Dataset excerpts
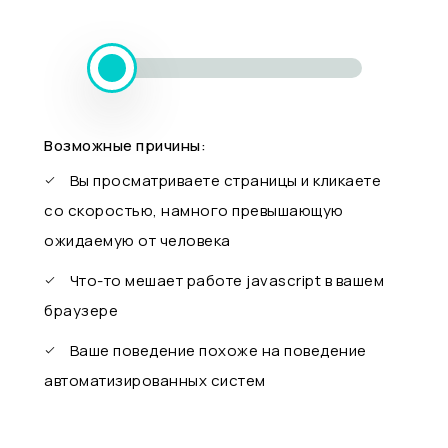
Возможные причины:
Вы просматриваете страницы и кликаете
со скоростью, намного превышающую
ожидаемую от человека
Что-то мешает работе javascript в вашем
браузере
Ваше поведение похоже на поведение
автоматизированных систем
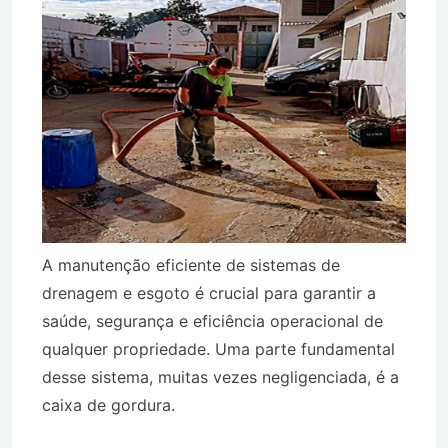
A manutenção eficiente de sistemas de
drenagem e esgoto é crucial para garantir a
saúde, segurança e eficiência operacional de
qualquer propriedade. Uma parte fundamental
desse sistema, muitas vezes negligenciada, é a
caixa de gordura.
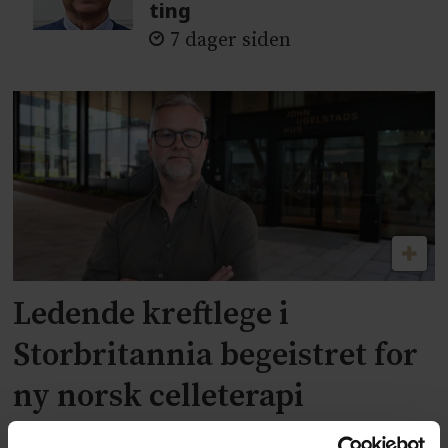
ting
7 dager siden
Ledende kreftlege i
Storbritannia begeistret for
ny norsk celleterapi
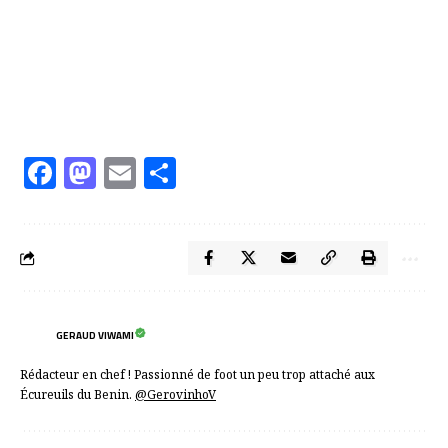
Facebook
Mastodon
Email
Partager
GERAUD VIWAMI
Rédacteur en chef ! Passionné de foot un peu trop attaché aux
Écureuils du Benin.
@GerovinhoV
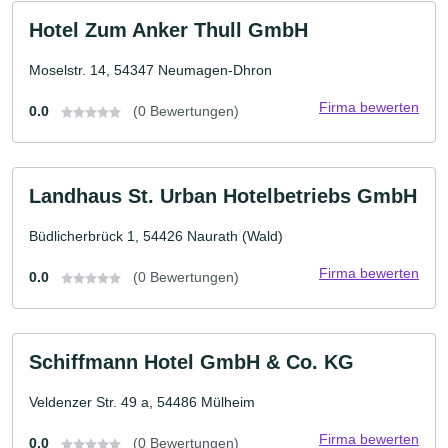
Hotel Zum Anker Thull GmbH
Moselstr. 14, 54347 Neumagen-Dhron
Firma bewerten
0.0
(0 Bewertungen)
Landhaus St. Urban Hotelbetriebs GmbH
Büdlicherbrück 1, 54426 Naurath (Wald)
Firma bewerten
0.0
(0 Bewertungen)
Schiffmann Hotel GmbH & Co. KG
Veldenzer Str. 49 a, 54486 Mülheim
Firma bewerten
0.0
(0 Bewertungen)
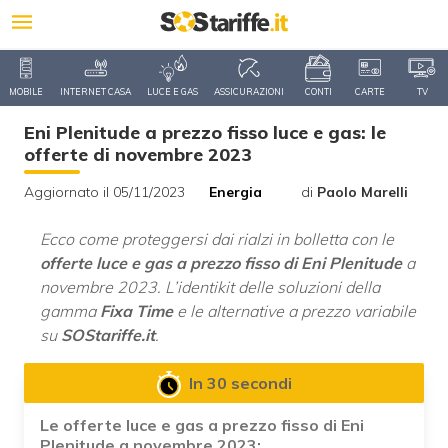
MOBILE
INTERNET CASA
LUCE E GAS
ASSICURAZIONI
CONTI
CARTE
TV
Eni Plenitude a prezzo fisso luce e gas: le
offerte di novembre 2023
Aggiornato il 05/11/2023
Energia
di
Paolo Marelli
Ecco come proteggersi dai rialzi in bolletta con le
offerte luce e gas a prezzo fisso di Eni Plenitude
a
novembre 2023. L’identikit delle soluzioni della
gamma
Fixa Time
e le alternative a prezzo variabile
su
SOStariffe.it
.
In 30 secondi
Le offerte luce e gas a prezzo fisso di Eni
Plenitude a novembre 2023:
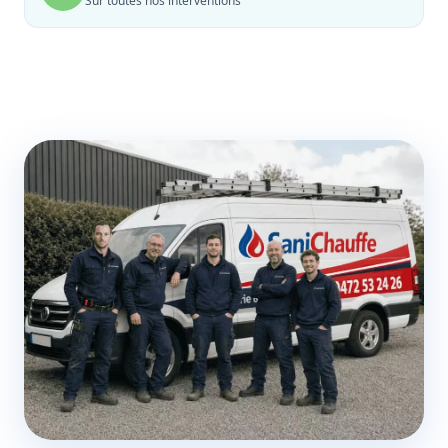
Sur toutes nos interventions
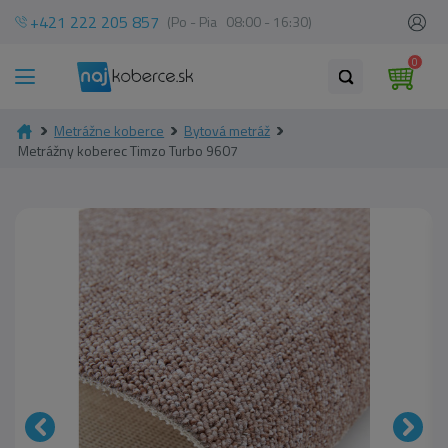
+421 222 205 857
(Po - Pia 08:00 - 16:30)
0
Metrážne koberce
Bytová metráž
Metrážny koberec Timzo Turbo 9607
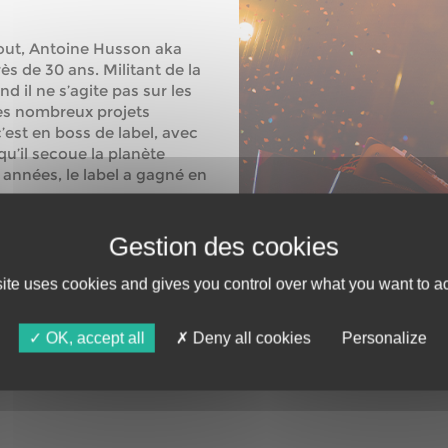
tout, Antoine Husson aka
s de 30 ans. Militant de la
d il ne s’agite pas sur les
ses nombreux projets
’est en boss de label, avec
u’il secoue la planète
 années, le label a gagné en
internationale et plus
ètre25 et au Nexus. Un
 exprime avant tout par la
lectric Rescue est le gardien
site uses cookies and gives you control over what you want to ac
OK, accept all
Deny all cookies
Personalize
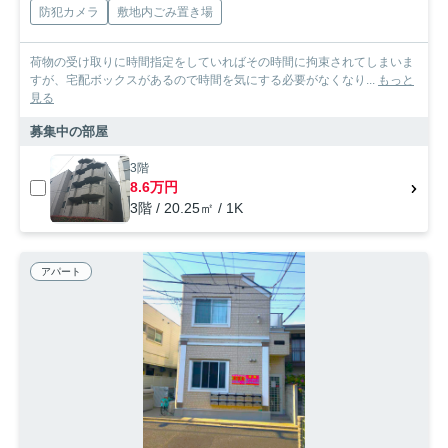
防犯カメラ
敷地内ごみ置き場
荷物の受け取りに時間指定をしていればその時間に拘束されてしまいま
すが、宅配ボックスがあるので時間を気にする必要がなくなり...
もっと
見る
募集中の部屋
3階
8.6万円
3階 / 20.25㎡ / 1K
アパート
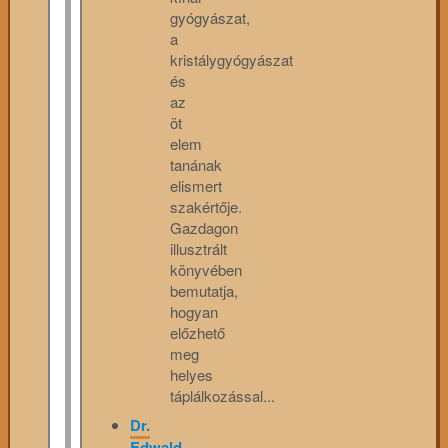
gyógyászat,
a
kristálygyógyászat
és
az
öt
elem
tanának
elismert
szakértője.
Gazdagon
illusztrált
könyvében
bemutatja,
hogyan
előzhető
meg
helyes
táplálkozással...
Dr.
Edwald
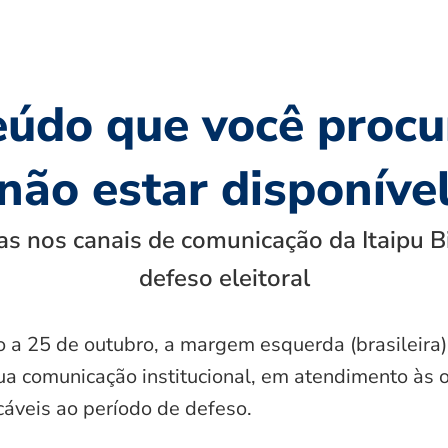
eúdo que você procu
não estar disponíve
s nos canais de comunicação da Itaipu B
defeso eleitoral
o a 25 de outubro, a margem esquerda (brasileira)
ua comunicação institucional, em atendimento às 
icáveis ao período de defeso.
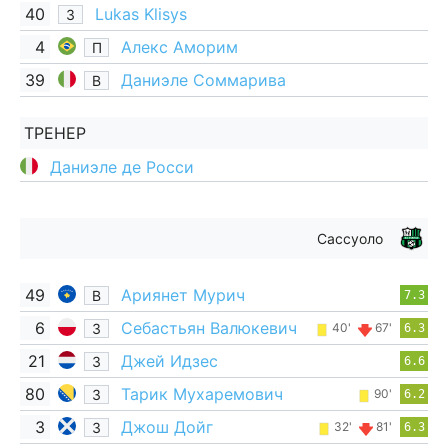
40
Lukas Klisys
З
4
Алекс Аморим
П
39
Даниэле Соммарива
В
ТРЕНЕР
Даниэле де Росси
Сассуоло
49
Ариянет Мурич
В
7.3
6
Себастьян Валюкевич
З
40'
67'
6.3
21
Джей Идзес
З
6.6
80
Тарик Мухаремович
З
90'
6.2
3
Джош Дойг
З
32'
81'
6.3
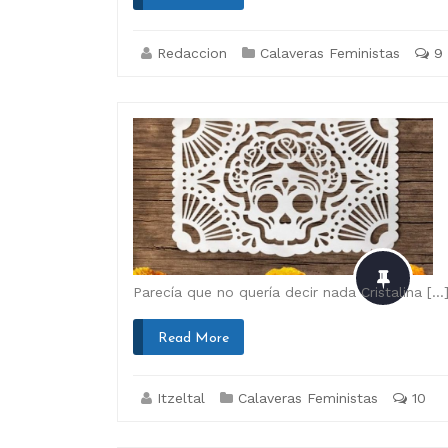
Redaccion
Calaveras Feministas
9
Parecía que no quería decir nada Cristalina […
Read More
Itzeltal
Calaveras Feministas
10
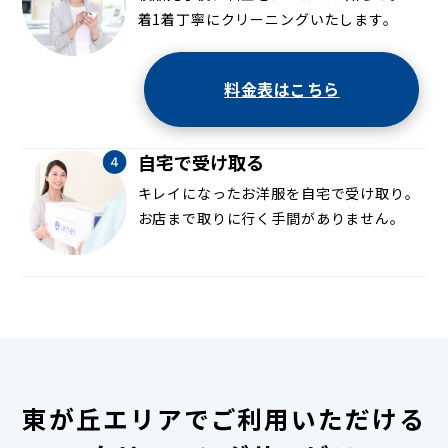
着1着丁寧にクリーニングいたします。
料金表はこちら
自宅で受け取る
キレイになったお洋服を自宅で受け取り。
お店まで取りに行く手間がありません。
東が丘エリアでご利用いただける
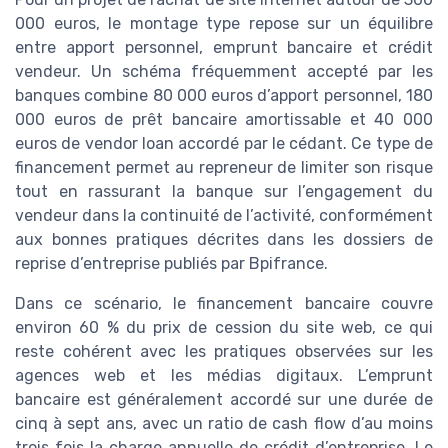
000 euros, le montage type repose sur un équilibre
entre apport personnel, emprunt bancaire et crédit
vendeur. Un schéma fréquemment accepté par les
banques combine 80 000 euros d’apport personnel, 180
000 euros de prêt bancaire amortissable et 40 000
euros de vendor loan accordé par le cédant. Ce type de
financement permet au repreneur de limiter son risque
tout en rassurant la banque sur l’engagement du
vendeur dans la continuité de l’activité, conformément
aux bonnes pratiques décrites dans les dossiers de
reprise d’entreprise publiés par Bpifrance.
Dans ce scénario, le financement bancaire couvre
environ 60 % du prix de cession du site web, ce qui
reste cohérent avec les pratiques observées sur les
agences web et les médias digitaux. L’emprunt
bancaire est généralement accordé sur une durée de
cinq à sept ans, avec un ratio de cash flow d’au moins
trois fois la charge annuelle de crédit d’entreprise. Le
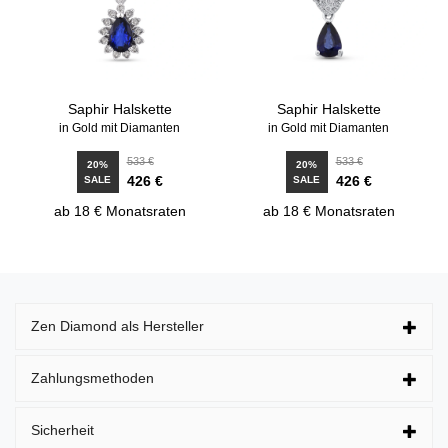
Saphir Halskette
Saphir Halskette
in Gold mit Diamanten
in Gold mit Diamanten
533 €
533 €
20%
20%
426 €
426 €
SALE
SALE
ab 18 € Monatsraten
ab 18 € Monatsraten
Zen Diamond als Hersteller
Zahlungsmethoden
Sicherheit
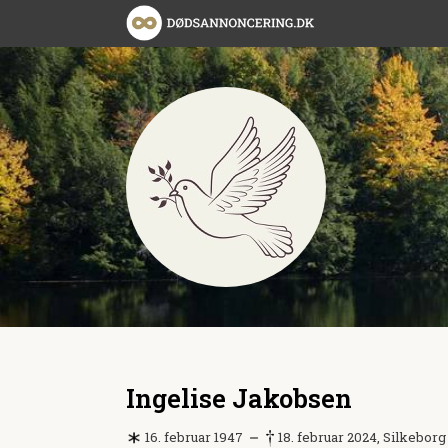
Ingelise Jakobsen
16. februar 1947
18. februar 2024, Silkeborg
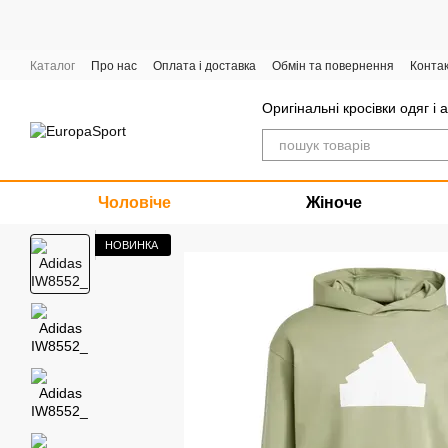
Перейти до основного контенту
Каталог
Про нас
Оплата і доставка
Обмін та повернення
Конта
Графік роботи
Оригінальні кросівки одяг і 
Чоловіче
Жіноче
НОВИНКА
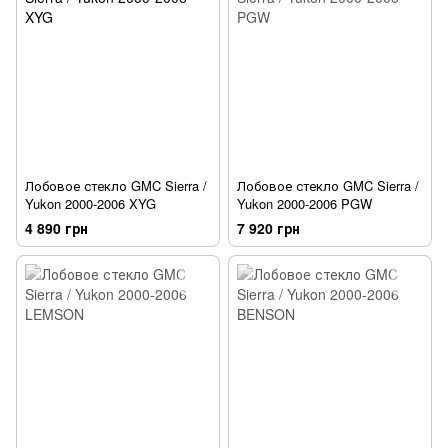
Лобовое стекло GMC Sierra /
Лобовое стекло GMC Sierra /
Yukon 2000-2006 XYG
Yukon 2000-2006 PGW
4 890 грн
7 920 грн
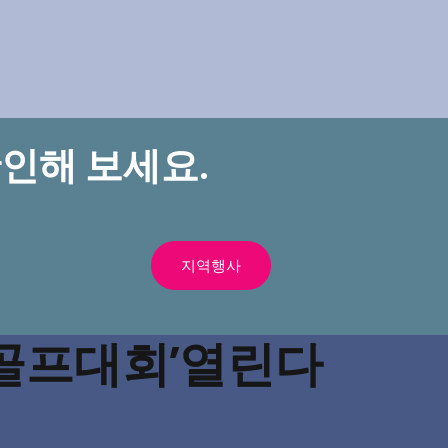
인해 보세요.
지역행사
픈골프대회’열린다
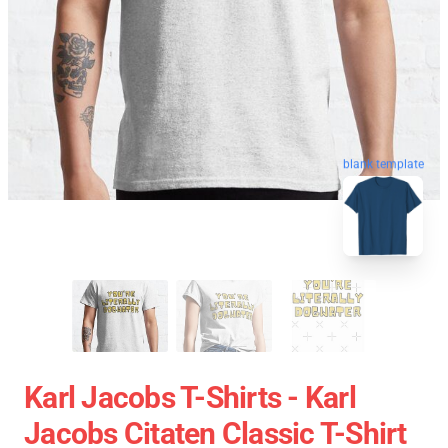
blank template
Karl Jacobs T-Shirts - Karl
Jacobs Citaten Classic T-Shirt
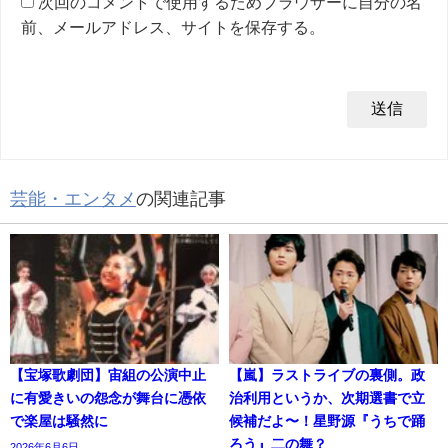
次回のコメントで使用するためブラウザーに自分の名
前、メールアドレス、サイトを保存する。
芸能・エンタメ
の関連記事
【宝塚歌劇団】宙組の公演中止
【嵐】ラストライブの裏側。政
に有愛きいの怨念が舞台に憑依
治利用というか、次期選書で立
で楽屋は騒然に
候補だよ〜！星野源『うちで踊
ろう』二の舞？
2026年6月6日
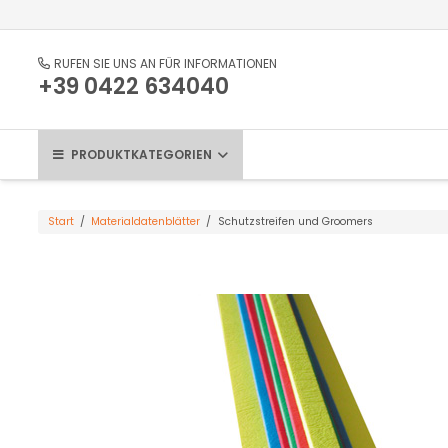
RUFEN SIE UNS AN FÜR INFORMATIONEN
+39 0422 634040
PRODUKTKATEGORIEN
Start
/
Materialdatenblätter
/
Schutzstreifen und Groomers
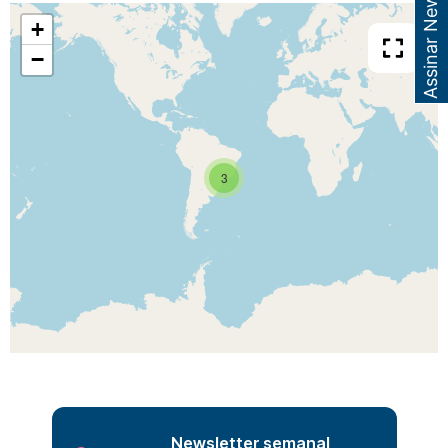
Assinar Newsletter
+
−
3
Newsletter semanal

- **PROBLEM DESCRIPTION**: When copying the entries, drop the images and keep every line exact.

- **SOLUTION FOR THIS TASK**:
Возможные причины:
Вы просматриваете страницы и кликаете
со скоростью, намного превышающую
ожидаемую от человека
Что-то мешает работе javascript в вашем
браузере
Ваше поведение похоже на поведение
автоматизированных систем
A manutenção eficiente de sistemas de
drenagem e esgoto é crucial para garantir a
saúde, segurança e eficiência operacional de
qualquer propriedade. Uma parte fundamental
desse sistema, muitas vezes negligenciada, é a
caixa de gordura.
ting
7 dager siden
Ledende kreftlege i
Storbritannia begeistret for
ny norsk celleterapi
Facebook
Mastodon
Email
Partager
GERAUD VIWAMI
Rédacteur en chef ! Passionné de foot un peu trop attaché aux
Écureuils du Benin.
@GerovinhoV
Hotel Zum Anker Thull GmbH
Moselstr. 14, 54347 Neumagen-Dhron
Firma bewerten
0.0
(0 Bewertungen)
Landhaus St. Urban Hotelbetriebs GmbH
Büdlicherbrück 1, 54426 Naurath (Wald)
Firma bewerten
0.0
(0 Bewertungen)
Schiffmann Hotel GmbH & Co. KG
Veldenzer Str. 49 a, 54486 Mülheim
Firma bewerten
0.0
(0 Bewertungen)
MOBILE
INTERNET CASA
LUCE E GAS
ASSICURAZIONI
CONTI
CARTE
TV
Eni Plenitude a prezzo fisso luce e gas: le
offerte di novembre 2023
Aggiornato il 05/11/2023
Energia
di
Paolo Marelli
Ecco come proteggersi dai rialzi in bolletta con le
offerte luce e gas a prezzo fisso di Eni Plenitude
a
novembre 2023. L’identikit delle soluzioni della
gamma
Fixa Time
e le alternative a prezzo variabile
su
SOStariffe.it
.
In 30 secondi
Le offerte luce e gas a prezzo fisso di Eni
Plenitude a novembre 2023:
Sur toutes nos interventions
+421 222 205 857
(Po - Pia 08:00 - 16:30)
0
Metrážne koberce
Bytová metráž
Metrážny koberec Timzo Turbo 9607
tout, Antoine Husson aka
s de 30 ans. Militant de la
d il ne s’agite pas sur les
ses nombreux projets
’est en boss de label, avec
u’il secoue la planète
 années, le label a gagné en
internationale et plus
ètre25 et au Nexus. Un
 exprime avant tout par la
lectric Rescue est le gardien
site uses cookies and gives you control over what you want to ac
OK, accept all
Deny all cookies
Personalize
防犯カメラ
敷地内ごみ置き場
荷物の受け取りに時間指定をしていればその時間に拘束されてしまいま
すが、宅配ボックスがあるので時間を気にする必要がなくなり...
もっと
見る
募集中の部屋
3階
8.6万円
3階 / 20.25㎡ / 1K
アパート
gyógyászat,
a
kristálygyógyászat
és
az
öt
elem
tanának
elismert
szakértője.
Gazdagon
illusztrált
könyvében
bemutatja,
hogyan
előzhető
meg
helyes
táplálkozással...
Dr.
Edwald
eúdo que você procu
não estar disponíve
s nos canais de comunicação da Itaipu B
defeso eleitoral
o a 25 de outubro, a margem esquerda (brasileira)
ua comunicação institucional, em atendimento às 
icáveis ao período de defeso.
40
Lukas Klisys
З
4
Алекс Аморим
П
39
Даниэле Соммарива
В
ТРЕНЕР
Даниэле де Росси
Сассуоло
49
Ариянет Мурич
В
7.3
6
Себастьян Валюкевич
З
40'
67'
6.3
21
Джей Идзес
З
6.6
80
Тарик Мухаремович
З
90'
6.2
3
Джош Дойг
З
32'
81'
6.3
Redaccion
Calaveras Feministas
9
Parecía que no quería decir nada Cristalina […
Read More
Itzeltal
Calaveras Feministas
10
着1着丁寧にクリーニングいたします。
料金表はこちら
自宅で受け取る
キレイになったお洋服を自宅で受け取り。
お店まで取りに行く手間がありません。
東が丘エリアでご利用いただける
000 euros, le montage type repose sur un équilibre
entre apport personnel, emprunt bancaire et crédit
vendeur. Un schéma fréquemment accepté par les
banques combine 80 000 euros d’apport personnel, 180
000 euros de prêt bancaire amortissable et 40 000
euros de vendor loan accordé par le cédant. Ce type de
financement permet au repreneur de limiter son risque
tout en rassurant la banque sur l’engagement du
vendeur dans la continuité de l’activité, conformément
aux bonnes pratiques décrites dans les dossiers de
reprise d’entreprise publiés par Bpifrance.
Dans ce scénario, le financement bancaire couvre
environ 60 % du prix de cession du site web, ce qui
reste cohérent avec les pratiques observées sur les
agences web et les médias digitaux. L’emprunt
bancaire est généralement accordé sur une durée de
cinq à sept ans, avec un ratio de cash flow d’au moins
trois fois la charge annuelle de crédit d’entreprise. Le
Saphir Halskette
Saphir Halskette
in Gold mit Diamanten
in Gold mit Diamanten
533 €
533 €
20%
20%
426 €
426 €
SALE
SALE
ab 18 € Monatsraten
ab 18 € Monatsraten
Zen Diamond als Hersteller
Zahlungsmethoden
Sicherheit
Ingelise Jakobsen
16. februar 1947
18. februar 2024, Silkeborg
Перейти до основного контенту
Каталог
Про нас
Оплата і доставка
Обмін та повернення
Конта
Графік роботи
Оригінальні кросівки одяг і 
Чоловіче
Жіноче
НОВИНКА
Лобовое стекло GMC Sierra /
Лобовое стекло GMC Sierra /
Yukon 2000-2006 XYG
Yukon 2000-2006 PGW
4 890 грн
7 920 грн
인해 보세요.
지역행사
픈골프대회’열린다
blank template
Karl Jacobs T-Shirts - Karl
Jacobs Citaten Classic T-Shirt
次回のコメントで使用するためブラウザーに自分の名
前、メールアドレス、サイトを保存する。
芸能・エンタメ
の関連記事
【宝塚歌劇団】宙組の公演中止
【嵐】ラストライブの裏側。政
に有愛きいの怨念が舞台に憑依
治利用というか、次期選書で立
で楽屋は騒然に
候補だよ〜！星野源『うちで踊
ろう』二の舞？
2026年6月6日
RUFEN SIE UNS AN FÜR INFORMATIONEN
+39 0422 634040
PRODUKTKATEGORIEN
Start
/
Materialdatenblätter
/
Schutzstreifen und Groomers
Assinar Newsletter
+
−
3
Newsletter semanal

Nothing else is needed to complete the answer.